== Problem to solve ==
Show each line of the entries below in which the word "down" appears.

== Data to examine ==

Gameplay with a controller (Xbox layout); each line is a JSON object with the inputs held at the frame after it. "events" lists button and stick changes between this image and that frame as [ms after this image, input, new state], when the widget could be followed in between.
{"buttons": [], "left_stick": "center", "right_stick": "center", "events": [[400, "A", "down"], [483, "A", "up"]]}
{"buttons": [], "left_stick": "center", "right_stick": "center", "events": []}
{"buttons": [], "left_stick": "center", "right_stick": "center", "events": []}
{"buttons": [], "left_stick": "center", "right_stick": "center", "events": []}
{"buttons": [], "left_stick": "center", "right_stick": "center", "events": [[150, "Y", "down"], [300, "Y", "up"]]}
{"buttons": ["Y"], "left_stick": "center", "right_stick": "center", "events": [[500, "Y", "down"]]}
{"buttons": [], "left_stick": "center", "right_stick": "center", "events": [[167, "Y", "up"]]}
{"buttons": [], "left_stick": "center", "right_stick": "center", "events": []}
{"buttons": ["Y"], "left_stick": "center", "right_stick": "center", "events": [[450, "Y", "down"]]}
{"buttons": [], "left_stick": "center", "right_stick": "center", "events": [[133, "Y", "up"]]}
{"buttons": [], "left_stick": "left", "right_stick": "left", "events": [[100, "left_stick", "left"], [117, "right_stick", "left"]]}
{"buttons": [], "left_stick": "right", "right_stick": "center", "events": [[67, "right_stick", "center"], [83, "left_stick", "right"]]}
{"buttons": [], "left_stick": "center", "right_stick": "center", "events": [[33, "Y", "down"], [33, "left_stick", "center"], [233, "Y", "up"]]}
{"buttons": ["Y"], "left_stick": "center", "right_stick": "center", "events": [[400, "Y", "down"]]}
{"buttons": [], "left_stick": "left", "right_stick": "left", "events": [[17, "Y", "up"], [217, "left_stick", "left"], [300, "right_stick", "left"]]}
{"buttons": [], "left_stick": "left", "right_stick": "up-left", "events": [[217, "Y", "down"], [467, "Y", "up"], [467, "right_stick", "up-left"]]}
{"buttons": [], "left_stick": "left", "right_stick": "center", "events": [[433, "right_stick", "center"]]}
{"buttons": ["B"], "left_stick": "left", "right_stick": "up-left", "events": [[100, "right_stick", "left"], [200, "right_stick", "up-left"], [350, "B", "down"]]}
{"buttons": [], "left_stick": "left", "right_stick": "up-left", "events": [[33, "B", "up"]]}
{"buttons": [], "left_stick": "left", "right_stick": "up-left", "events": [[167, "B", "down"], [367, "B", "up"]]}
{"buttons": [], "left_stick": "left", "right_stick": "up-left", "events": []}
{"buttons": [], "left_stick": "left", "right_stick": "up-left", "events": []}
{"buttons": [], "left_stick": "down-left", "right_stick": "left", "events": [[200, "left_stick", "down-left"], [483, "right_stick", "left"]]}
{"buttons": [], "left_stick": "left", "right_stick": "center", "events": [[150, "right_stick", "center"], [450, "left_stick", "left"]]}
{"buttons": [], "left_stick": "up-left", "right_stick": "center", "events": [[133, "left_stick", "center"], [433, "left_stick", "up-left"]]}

== Task output ==
{"buttons": [], "left_stick": "center", "right_stick": "center", "events": [[400, "A", "down"], [483, "A", "up"]]}
{"buttons": [], "left_stick": "center", "right_stick": "center", "events": [[150, "Y", "down"], [300, "Y", "up"]]}
{"buttons": ["Y"], "left_stick": "center", "right_stick": "center", "events": [[500, "Y", "down"]]}
{"buttons": ["Y"], "left_stick": "center", "right_stick": "center", "events": [[450, "Y", "down"]]}
{"buttons": [], "left_stick": "center", "right_stick": "center", "events": [[33, "Y", "down"], [33, "left_stick", "center"], [233, "Y", "up"]]}
{"buttons": ["Y"], "left_stick": "center", "right_stick": "center", "events": [[400, "Y", "down"]]}
{"buttons": [], "left_stick": "left", "right_stick": "up-left", "events": [[217, "Y", "down"], [467, "Y", "up"], [467, "right_stick", "up-left"]]}
{"buttons": ["B"], "left_stick": "left", "right_stick": "up-left", "events": [[100, "right_stick", "left"], [200, "right_stick", "up-left"], [350, "B", "down"]]}
{"buttons": [], "left_stick": "left", "right_stick": "up-left", "events": [[167, "B", "down"], [367, "B", "up"]]}
{"buttons": [], "left_stick": "down-left", "right_stick": "left", "events": [[200, "left_stick", "down-left"], [483, "right_stick", "left"]]}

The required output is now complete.